As there are more flushes happening over time, creating many store files, a background process aggregates the files into larger ones so that disk seeks are limited to only a few store files. The on-disk tree can also be split into separate ones to spread updates across multiple store files. All of the stores are always sorted by the key, so no reordering is required ever to fit new keys in between existing ones.
Lookups are done in a merging fashion where the in-memory store is searched first, and then the on-disk store files next. That way all the stored data, no matter where it currently resides, forms a consistent view from a client's perspective.
Deletes are a special case of update wherein a delete marker is stored that is used during the lookup to skip "deleted" keys. When the pages are rewritten asynchronously, the delete markers and the key they mask are eventually dropped.
An additional feature of the background processing for housekeeping is the ability to support predicate deletions. These are triggered by setting a time-to-live (TTL) value that retires entries, for example, after 20 days. The merge processes will check the predicate and, if true, drop the record from the rewritten blocks.
The fundamental difference between the two, though, is how their architecture is making use of modern hardware, especially disk drives.
- Seek vs. Sort and Merge in Numbers[85]
-
- For our large scale scenarios computation is dominated by disk transfers. While CPU, RAM and disk size double every 18-24 months the seek time remains nearly constant at around 5% speed-up per year.
-
- As discussed above there are two different database paradigms, one is Seek and the other Transfer. Seek is typically found in RDBMS and caused by the B-tree or B+ tree structures used to store the data.

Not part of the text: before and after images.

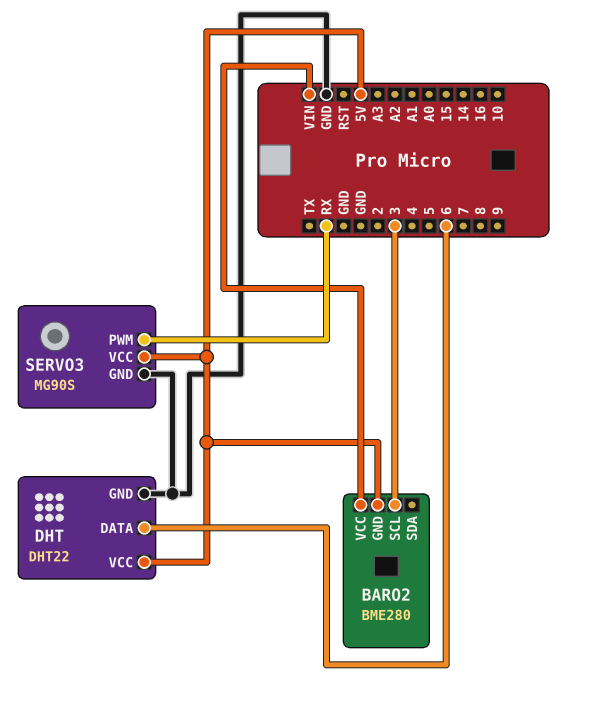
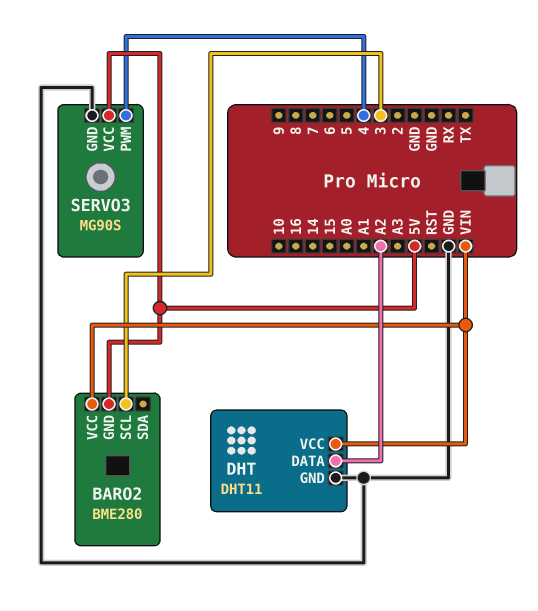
DHT: DHT22 -> DHT11
DHT pin DATA: 6 -> A2
DHT pin VCC: 5V -> VIN
SERVO3 pin PWM: RX -> 4

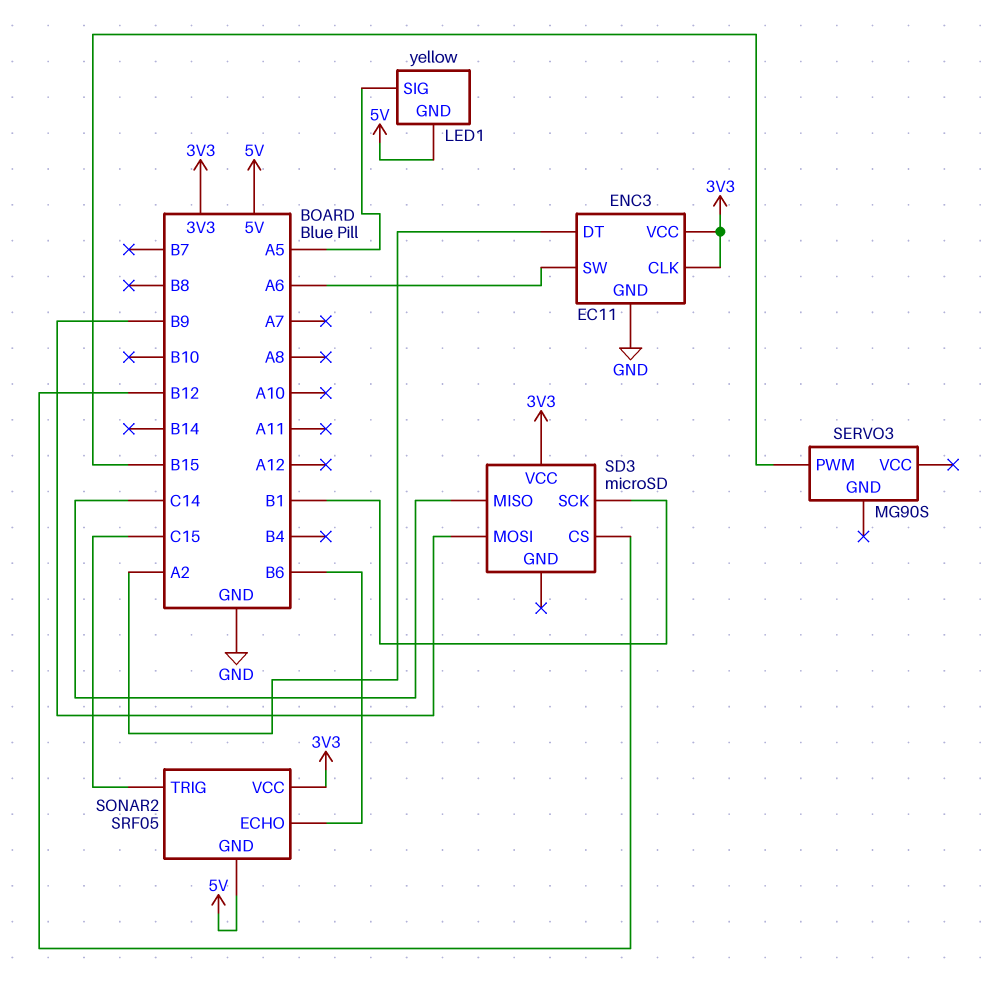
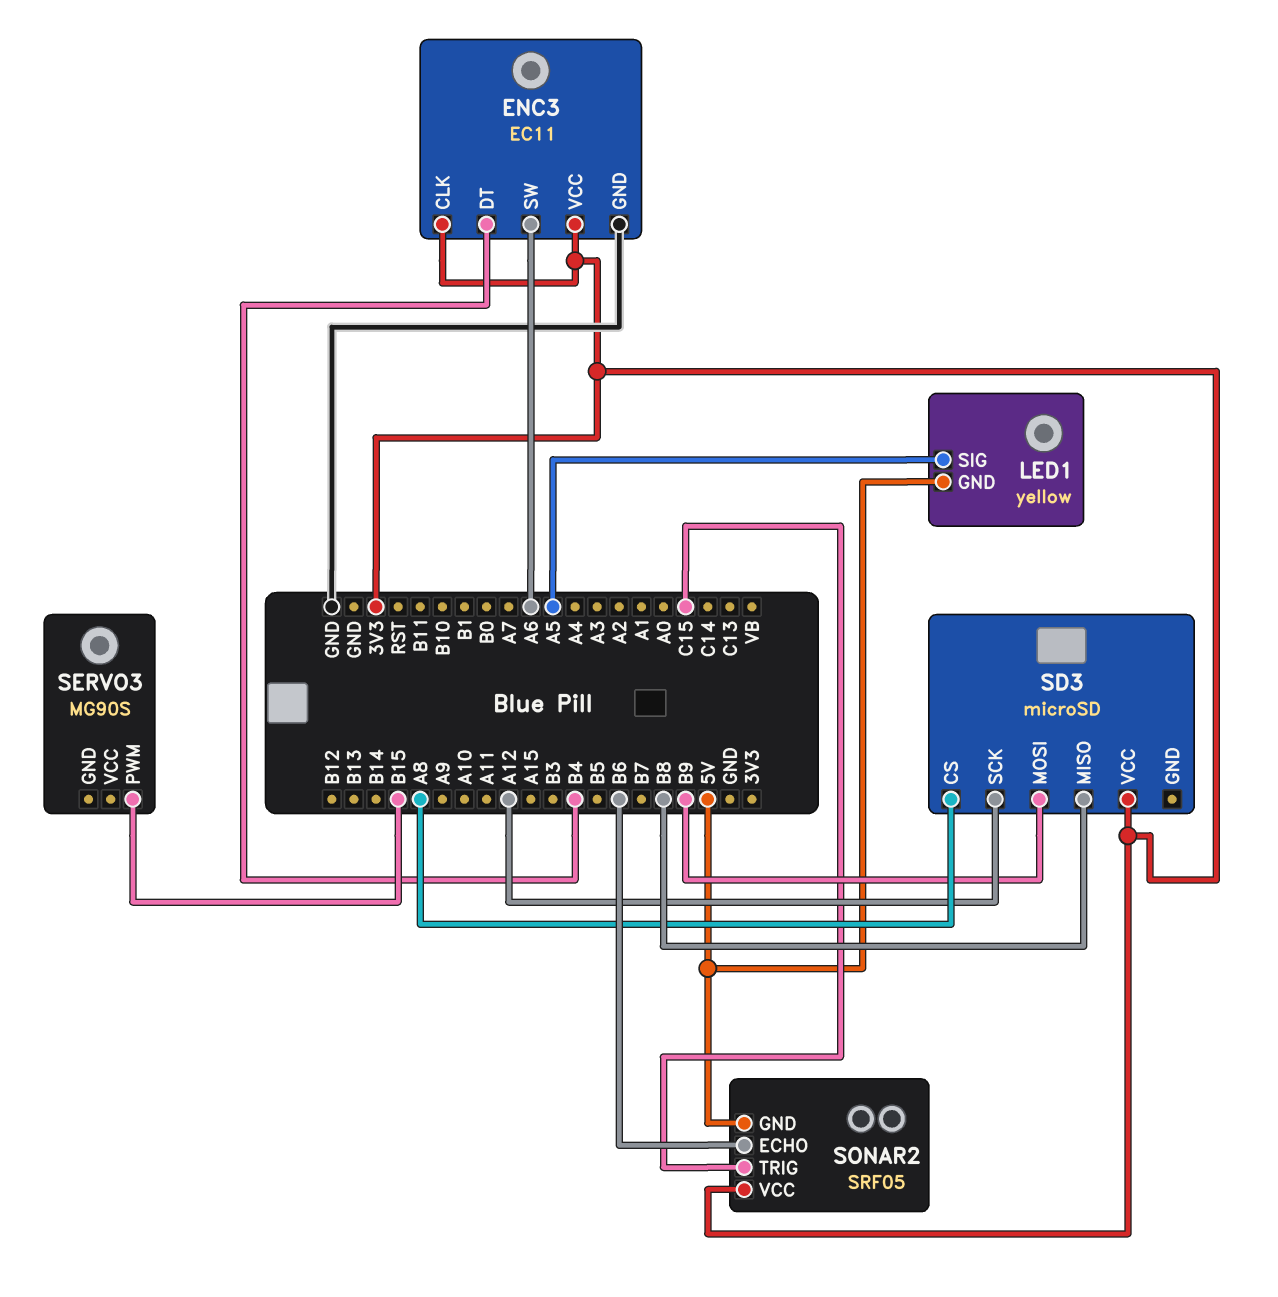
ENC3 pin DT: A2 -> B4
SD3 pin CS: B12 -> A8
SD3 pin MISO: C14 -> B8
SD3 pin SCK: B1 -> A12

It operates at the disk seek rate, resulting in log(N) seeks per access.
-
- Transfer on the other hand, as used by LSM-trees, sorts and merges files while operating at transfer rate and takes log(updates) operations. This results in the following comparison given these values:
-
- 10 MB/second transfer bandwidth
-
- 10 milliseconds disk seek time
-
- 100 bytes per entry (10 billion entries)
-
- 10 KB per page (1 billion pages)
-
- When updating 1% of entries (100,000,000) it takes:
-
- 1,000 days with random B-tree updates
-
- 100 days with batched B-tree updates
-
- 1 day with sort and merge
-
- We can safely conclude that at scale seek is simply inefficient compared to transfer.
Comparing B+ trees and LSM-trees is about understanding where they have their relative strengths and weaknesses. B+ trees work well until there are too many modifications, because they force you to perform costly optimizations to retain that advantage for a limited amount of time. The more and faster you add data at random locations, the faster the pages become fragmented again. Eventually you may take in data at a higher rate than the optimization process takes to rewrite the existing files. The updates and deletes are done at disk seek rates, and force you to use one of the slowest metric a disk has to offer.
LSM-trees work at disk transfer rates and scale much better to handle vast amounts of data. They also guarantee a very consistent insert rate, as they transform random writes into sequential ones using the log file plus in-memory store. The reads are independent from the writes, so you also get no contention between these two operations.
The stored data is always in an optimized layout. So, you have a predictable and consistent bound on number of disk seeks to access a key, and reading any number of records following that key doesn't incur any extra seeks. In general, what could be emphasized about an LSM-tree based system is cost transparency: you know that if you have five storage files, access will take a maximum of five disk seeks. Whereas you have no way to determine the number of disk seeks a RDBMS query will take, even if it is indexed.